I don’t know why it still surprises me, but the political pandering of presidential politics continues to reach new and even lower levels. With bridges falling down, potholes unfilled and mass transit never mentioned, John McCain wants to suspend the 18.4-cent-a-gallon federal gas tax from Memorial Day until Labor Day this summer.
McCain’s idea of an economic stimulus is that we all get in our cars and take a ride. Why worry about global warming and collapsing infrastructure? Let’s all hit the road!
It may be painful to hear, but America’s gasoline tax is too low. It should pay for all the costs of road construction and maintenance and it doesn’t even come close to covering our needs. The gas tax is not actually a tax, but a fee for using the nation’s roads. Most of the money from federal and state gas taxes is used for road construction and upkeep. According to the National Surface Transportation Policy and Revenue Study Commission that Congress established in 2005:
Total transit needs on a cumulative basis in constant 2005 dollars are estimated to be $1.1 trillion through 2020, $2.4 trillion through 2035 and $4.4 trillion through 2055. These estimates are the sum of the constant dollar estimates for each year.
In 2007 the trust fund generated about $40 billion. About 45 percent of the funds for highway and mass transit construction and equipment comes from the federal government and 55 percent comes from our state and local governments. If we generate $100 billion a year for 12 years we will generate a lot less than the $5 trillion that is needed.
Which brings me back to the tax-cutting plans recently announced by Senator McCain: What in the world can he possibly be thinking of? Military spending for the war in Iraq, coupled with the Bush tax cuts (that McCain originally opposed) have generated the highest federal deficit in history. We are starving our basic research scientists who can barely keep their labs functioning, disinvesting in schools and transportation infrastructure and reducing the value of our currency as we live beyond our means.
McCain is not alone in his pandering of course. Senators Obama and Clinton are both treating us to a series of half-baked critiques of global trade from one end of Pennsylvania to the other. We are really due for a reality check around here. We need to invest in science and infrastructure if we are to avoid becoming a second rate power. We need to acknowledge the reality of the global economy and ensure that workers have a stake in its success. Trade barriers and budget deficits will increase the price of goods and services, reduce the value of our currency and reduce our ability to invest in the future.
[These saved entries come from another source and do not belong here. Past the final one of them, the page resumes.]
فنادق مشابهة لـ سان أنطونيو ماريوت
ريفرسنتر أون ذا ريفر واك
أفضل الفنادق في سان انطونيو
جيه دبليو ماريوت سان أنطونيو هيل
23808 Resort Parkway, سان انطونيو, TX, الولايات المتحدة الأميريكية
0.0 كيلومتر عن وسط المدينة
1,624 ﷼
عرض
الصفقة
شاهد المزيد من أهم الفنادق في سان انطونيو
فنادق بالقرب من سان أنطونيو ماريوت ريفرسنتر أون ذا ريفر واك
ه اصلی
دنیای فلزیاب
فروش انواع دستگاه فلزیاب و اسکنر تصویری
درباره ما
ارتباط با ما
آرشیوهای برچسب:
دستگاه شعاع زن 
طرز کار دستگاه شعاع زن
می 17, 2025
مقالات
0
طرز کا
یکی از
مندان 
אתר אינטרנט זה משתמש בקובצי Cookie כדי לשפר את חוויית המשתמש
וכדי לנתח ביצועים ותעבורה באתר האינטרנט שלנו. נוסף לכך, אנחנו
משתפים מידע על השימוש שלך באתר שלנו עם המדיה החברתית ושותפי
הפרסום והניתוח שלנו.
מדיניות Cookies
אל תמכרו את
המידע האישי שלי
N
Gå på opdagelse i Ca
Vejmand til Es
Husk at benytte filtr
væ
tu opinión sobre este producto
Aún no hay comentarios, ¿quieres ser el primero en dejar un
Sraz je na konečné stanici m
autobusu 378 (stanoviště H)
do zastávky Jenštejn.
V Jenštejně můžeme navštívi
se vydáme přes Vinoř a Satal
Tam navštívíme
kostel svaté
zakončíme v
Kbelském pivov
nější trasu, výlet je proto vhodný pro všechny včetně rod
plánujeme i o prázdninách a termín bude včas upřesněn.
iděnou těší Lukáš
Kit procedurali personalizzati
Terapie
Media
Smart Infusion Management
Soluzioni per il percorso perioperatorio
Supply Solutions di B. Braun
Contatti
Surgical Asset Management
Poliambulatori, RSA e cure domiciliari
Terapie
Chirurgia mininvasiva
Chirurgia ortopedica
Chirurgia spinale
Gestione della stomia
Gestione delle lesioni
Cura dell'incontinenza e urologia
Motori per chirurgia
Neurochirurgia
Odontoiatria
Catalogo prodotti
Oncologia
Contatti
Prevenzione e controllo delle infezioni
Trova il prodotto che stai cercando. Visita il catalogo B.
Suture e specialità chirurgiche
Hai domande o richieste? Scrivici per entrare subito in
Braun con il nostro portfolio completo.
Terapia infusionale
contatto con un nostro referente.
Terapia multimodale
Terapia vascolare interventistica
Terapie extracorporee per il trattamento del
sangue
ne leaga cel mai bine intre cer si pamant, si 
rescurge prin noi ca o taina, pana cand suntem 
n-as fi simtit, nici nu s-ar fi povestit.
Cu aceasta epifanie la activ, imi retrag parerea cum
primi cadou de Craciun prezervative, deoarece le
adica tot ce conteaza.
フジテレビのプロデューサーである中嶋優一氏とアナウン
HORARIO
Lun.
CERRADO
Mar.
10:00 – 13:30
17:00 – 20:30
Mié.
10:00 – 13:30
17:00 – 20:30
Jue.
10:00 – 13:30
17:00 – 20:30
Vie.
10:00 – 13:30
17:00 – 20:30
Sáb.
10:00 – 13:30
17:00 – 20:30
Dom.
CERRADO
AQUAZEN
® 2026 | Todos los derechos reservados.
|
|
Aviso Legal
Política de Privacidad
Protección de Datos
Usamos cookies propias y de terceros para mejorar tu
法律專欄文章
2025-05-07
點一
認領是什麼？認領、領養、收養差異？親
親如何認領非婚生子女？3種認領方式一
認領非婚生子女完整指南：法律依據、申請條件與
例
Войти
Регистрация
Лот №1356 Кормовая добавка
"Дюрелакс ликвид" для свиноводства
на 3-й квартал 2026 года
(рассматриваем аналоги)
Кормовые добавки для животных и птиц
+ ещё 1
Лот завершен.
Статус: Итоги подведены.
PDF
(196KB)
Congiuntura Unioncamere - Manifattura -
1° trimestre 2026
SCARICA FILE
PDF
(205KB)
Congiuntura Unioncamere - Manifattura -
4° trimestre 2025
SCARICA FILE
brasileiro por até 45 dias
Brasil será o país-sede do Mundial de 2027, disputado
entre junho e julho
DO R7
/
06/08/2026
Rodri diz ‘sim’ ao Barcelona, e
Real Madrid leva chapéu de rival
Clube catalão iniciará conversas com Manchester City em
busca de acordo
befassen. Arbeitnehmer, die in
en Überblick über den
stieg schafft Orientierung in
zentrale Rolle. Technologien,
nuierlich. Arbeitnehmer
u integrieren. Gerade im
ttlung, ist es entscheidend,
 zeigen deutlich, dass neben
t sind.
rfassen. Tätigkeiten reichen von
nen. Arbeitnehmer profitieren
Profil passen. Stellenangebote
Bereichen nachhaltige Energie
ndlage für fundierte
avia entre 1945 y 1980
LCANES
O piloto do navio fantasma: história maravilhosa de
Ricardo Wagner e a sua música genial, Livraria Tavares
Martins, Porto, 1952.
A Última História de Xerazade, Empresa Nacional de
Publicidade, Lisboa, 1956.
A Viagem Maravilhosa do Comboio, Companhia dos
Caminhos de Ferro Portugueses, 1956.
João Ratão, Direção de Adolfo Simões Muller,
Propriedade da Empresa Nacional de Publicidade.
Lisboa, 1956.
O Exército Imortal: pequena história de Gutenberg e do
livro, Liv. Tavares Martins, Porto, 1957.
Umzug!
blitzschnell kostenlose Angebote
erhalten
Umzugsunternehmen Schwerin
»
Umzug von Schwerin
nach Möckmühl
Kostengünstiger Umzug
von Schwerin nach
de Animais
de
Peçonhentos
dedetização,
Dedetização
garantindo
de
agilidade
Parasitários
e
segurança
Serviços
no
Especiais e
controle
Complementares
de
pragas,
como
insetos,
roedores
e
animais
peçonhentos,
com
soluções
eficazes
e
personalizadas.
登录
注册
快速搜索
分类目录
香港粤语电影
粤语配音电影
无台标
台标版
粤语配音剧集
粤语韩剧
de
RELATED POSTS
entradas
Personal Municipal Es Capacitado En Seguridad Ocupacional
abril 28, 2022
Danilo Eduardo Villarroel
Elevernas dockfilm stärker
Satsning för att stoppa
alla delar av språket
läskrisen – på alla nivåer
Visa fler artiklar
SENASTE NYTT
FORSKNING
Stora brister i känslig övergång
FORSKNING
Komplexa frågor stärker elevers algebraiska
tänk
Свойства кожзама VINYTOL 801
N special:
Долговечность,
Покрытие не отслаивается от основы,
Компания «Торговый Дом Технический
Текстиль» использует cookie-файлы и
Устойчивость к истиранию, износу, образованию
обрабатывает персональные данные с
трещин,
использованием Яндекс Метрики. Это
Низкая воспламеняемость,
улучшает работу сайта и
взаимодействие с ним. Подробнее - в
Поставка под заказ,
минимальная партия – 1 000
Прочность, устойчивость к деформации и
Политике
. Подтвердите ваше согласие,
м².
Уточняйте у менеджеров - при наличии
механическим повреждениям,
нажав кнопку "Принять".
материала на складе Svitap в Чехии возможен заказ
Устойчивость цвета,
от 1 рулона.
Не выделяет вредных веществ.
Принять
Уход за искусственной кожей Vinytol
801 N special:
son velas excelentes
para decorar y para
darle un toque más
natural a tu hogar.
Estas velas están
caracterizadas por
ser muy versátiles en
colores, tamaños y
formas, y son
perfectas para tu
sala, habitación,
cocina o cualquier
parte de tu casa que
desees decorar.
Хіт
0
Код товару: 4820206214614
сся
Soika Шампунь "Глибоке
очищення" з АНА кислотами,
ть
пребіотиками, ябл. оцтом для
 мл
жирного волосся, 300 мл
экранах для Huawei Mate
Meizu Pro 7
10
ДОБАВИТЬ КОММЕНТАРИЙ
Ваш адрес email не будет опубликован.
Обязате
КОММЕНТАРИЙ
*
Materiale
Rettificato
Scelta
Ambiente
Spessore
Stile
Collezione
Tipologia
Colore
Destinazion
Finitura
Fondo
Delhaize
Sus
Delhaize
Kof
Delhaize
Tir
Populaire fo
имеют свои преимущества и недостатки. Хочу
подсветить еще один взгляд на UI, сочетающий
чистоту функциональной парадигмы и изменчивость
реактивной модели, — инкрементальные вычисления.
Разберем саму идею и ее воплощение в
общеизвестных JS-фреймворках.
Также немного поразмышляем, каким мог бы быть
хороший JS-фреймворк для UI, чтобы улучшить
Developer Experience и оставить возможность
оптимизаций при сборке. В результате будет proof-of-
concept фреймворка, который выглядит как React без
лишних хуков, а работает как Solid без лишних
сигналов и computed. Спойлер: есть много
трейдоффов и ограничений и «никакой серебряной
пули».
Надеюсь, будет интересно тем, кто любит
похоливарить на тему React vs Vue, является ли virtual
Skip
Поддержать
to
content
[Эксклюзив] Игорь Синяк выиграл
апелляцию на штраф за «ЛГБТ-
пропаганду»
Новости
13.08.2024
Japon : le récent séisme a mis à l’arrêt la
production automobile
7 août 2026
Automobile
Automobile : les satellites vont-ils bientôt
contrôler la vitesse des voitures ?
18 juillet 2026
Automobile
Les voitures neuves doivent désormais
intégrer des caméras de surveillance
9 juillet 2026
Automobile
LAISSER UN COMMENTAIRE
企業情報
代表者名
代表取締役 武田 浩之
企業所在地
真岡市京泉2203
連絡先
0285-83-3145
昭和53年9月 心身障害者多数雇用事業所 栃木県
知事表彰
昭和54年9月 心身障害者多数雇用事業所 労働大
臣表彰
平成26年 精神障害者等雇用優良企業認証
We need a President who is not afraid to tell people the truth about the future. We can’t continue to live off our children’s wealth.
We need to save more and invest more and maybe even defer a little bit of gratification. Some of our investment must be for infrastructure and scientific research that the federal government will need to fund. The main legitimate argument against allowing government to play this role is the declining competence in federal administration we’ve seen during the Bush Administration. (Remember FEMA?) But the talk of tax cuts and of avoiding the competition of the global marketplace is a dangerous delusion. It is true that we need to ensure that trade is fair and that our competition doesn’t abuse their workers or their environment. We can and must insist that our trading partners follow reasonable rules. But closing off our borders to trade and immigration is the surest way to ensure that America gets left behind in the global economy.
Instead of talking about ministers and sniper fire, it would be nice if the Presidential candidates could tell us what they might do to improve government management. Instead of cutting the gas tax and reducing the money we spend on roads, we should be increasing the tax and encouraging more efficient transportation. This Presidential campaign is not just long and tedious, it’s also starting to get in the way of facing up to our real problems.